How to access Hash table after output?

Dec 23, 2012 at 2:37 PM


Little question, how can I access the values from the created hash table after using Set-UiValue -passthr? I tried with $window to access the keys but that doesn't do the trick..

Many thanks

Jan 10, 2013 at 1:55 PM

Anyone can help?

Jan 10, 2013 at 3:23 PM

Hey Kurt, I'm not sure what you're trying to do, exactly. If you look in the "Examples" folder in the module, there are several examples, usually what we're doing is Set-UIValue on the parent window and then Close the window, at which point the hashtable would be returned, but there is also a Get-UIValue.

Here's one example:

$hashtable = uniformgrid -ControlName "Get-FirstNameLastNameAndAge" -Columns 2 {
    Label "Age";        TextBox -Name "Age" 18
    Label "First Name"; TextBox -Name "FirstName" John 
    Label "Last Name";  TextBox -Name "LastName" Smith
    button "Ok" -IsDefault -On_Click {
        Get-ParentControl | 
            Set-UIValue -passThru | 
} -show

You see, when you click OK this window would close and return a hashtable of the inputs.

Jan 10, 2013 at 4:57 PM

Hi Jaykul,

Thanks for your quick response. You've made a point clear to me. I was able to produce a hash table but didn't know how to access its values. In fact it is as simple as to put everything in a variable as you're showing, great!
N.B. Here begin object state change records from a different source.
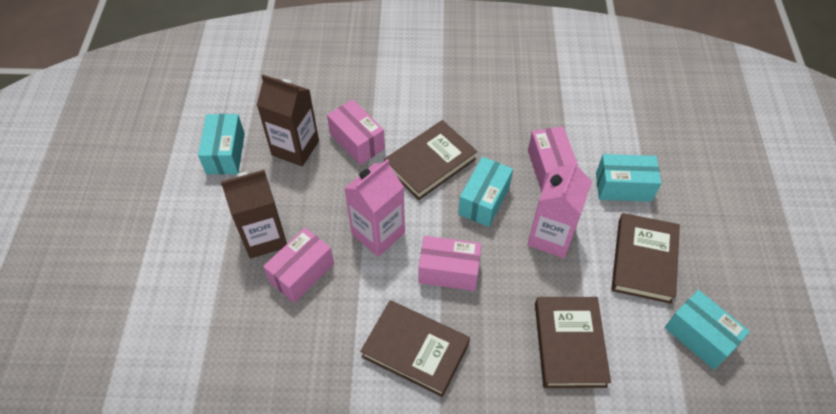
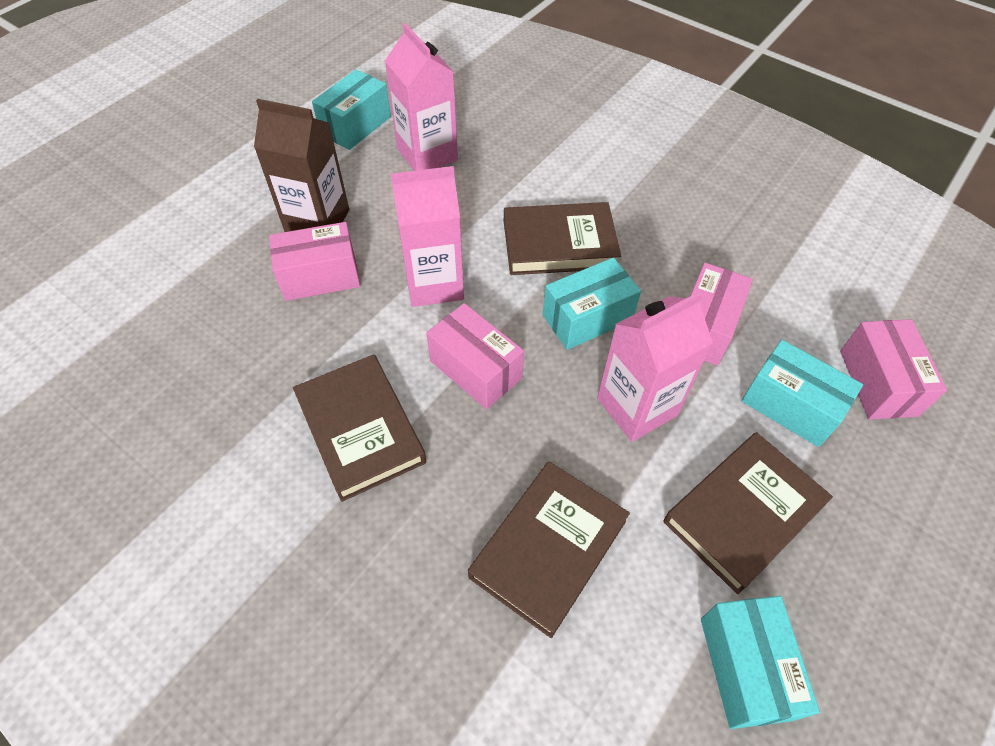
camera: 35 degrees right, 0 degrees up
(295, 148) = (427, 155): brown carton -> pink carton
(357, 141) = (497, 181): pink box -> pink box (878, 382)

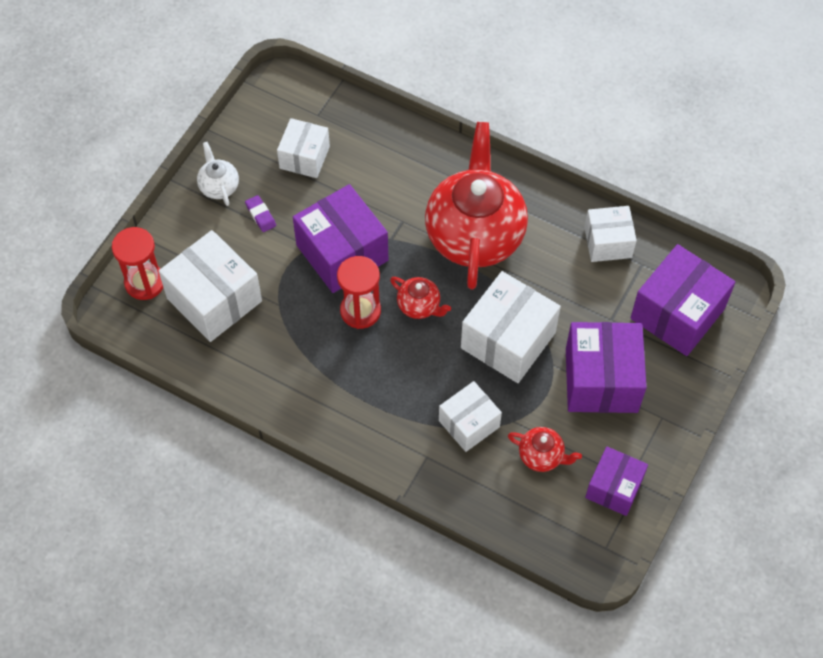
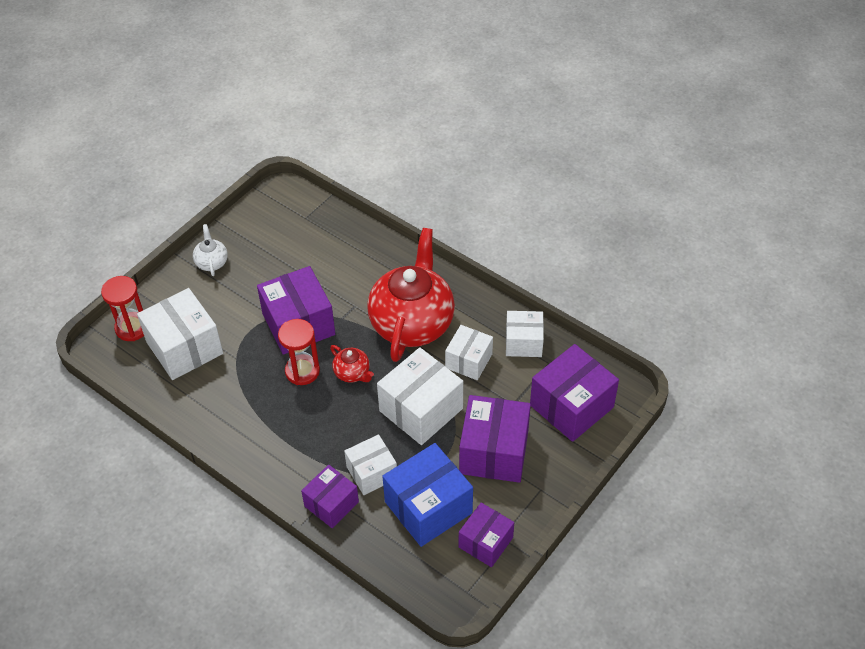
camera: 10 degrees right, 10 degrees down
(260, 215) = (239, 288): purple eraser -> none
(304, 157) = (286, 248): white box -> white box (468, 361)
(431, 467) = (331, 504): none -> purple box
(542, 456) = (428, 507): red teapot -> blue box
How would I use Get-UIValue...just poll every control for its value like $variable.value?

Many thanks

Jan 16, 2013 at 10:02 PM

Ugh. I just wrote a great response here, and then when I hit submit, my login had expired and the response is now lost in the ethernet. Let me try again, but with a lot less patience this time:

You can call Get-UIValue, but don't call it on every control -- it's designed to recurse the child controls and collect the values in a hashtable, so you normally just want to call it once, on the container control. In fact, when you call Set-UIValue without passing a -Value parameter, it actually calls Get-UIValue to calculate the value and then sets it. NOTE: once you've explicitly Set-UIValue, future calls to Get-UIValue on that control will ALWAYS return whatever you Set, rather than calculating the value.

Simply put: you can use Get-UIValue if you want to know the value within the context of the event handler (it returns the value), but in order for the main function that you called -Show on to return the value when the window closes, you need to call Set-UIValue at some point.  In my example I called Set-UIValue instead of Get-UIValue because I want to return the hashtable as output from the New-UniformGrid function, not use it within the click handler (and because Set-UIValue can -passthru so that I can pipe to Close-Control).

I'll try to write a blog post or documentation page this week about creating CustomControls for ShowUI, but in the meantime, you could also have a look at the Select-Date function in the ShowUI\CommonControls folder, it will show you how to set the [OutputType()] to indicate both the control type and the object type that the control creates when you call Get-UIValue on it, and will show you a simple example of how and when to update the value using Set-UIValue.

Jan 17, 2013 at 7:17 PM

Ok thank you for your great response!

I looked at the Select-Date function. It's a nice piece of code but goes beyond my current knowledge of Powershell & ShowUI. ;-)

Am I right that $window and Get-ParentControl can both be used as 'parent'?

Jan 18, 2013 at 7:52 AM

Well, $window is always the containing window.  The $window is the root, it contains everything else.

Get-ParentControl just returns the immediate container. That means it doesn't generally return the window, but rather a panel that's somewhere inside that window. It returns the parent of the control that's calling Get-ParentControl -- the immediate container that's being used for layout purposes (usually a Grid, StackPanel, WrapPanel, UniformGrid, etc.).  In WPF, most of the time you have a lot of nested controls to get the UI the way you want it... In ShowUI it's always pretty clear who the parent is, because each parent will have a scriptblock where it's children (or "content") are defined.

Specifically, in the example above, you're defining a UniformGrid -- ShowUI creates a Window for you when you put the -Show parameter on.  Get-ParentControl is going to return the UniformGrid, whereas $window is returning the outer window. If you called Get-ParentControl | Get-ParentControl, then you'd get the Window that contains the UniformGrid...

NOTE: Normally, it wouldn't matter which one you used in a simple example like this.  However, since you put a -ControlName on your UniformGrid, you've isolated it (we will now treat it as a single control, rather than as a container, and Get-UIValue won't recurse through it). So if you had used Set-UIValue $window -passthru in the example instead of Get-ParentControl | Set-UIValue -passthru  ... the window wouldn't return anything when it closed, because the window would have no value set on it, and the item inside the window (the $Window.Content) would have no UIValue set either.

I hope that helps...

Jan 18, 2013 at 9:42 AM

Ok think I got it! Briefly, $window is the parent of all (child) parents unless I isolate a child parent by giving it a controlname..

Many thanks for your great explanation!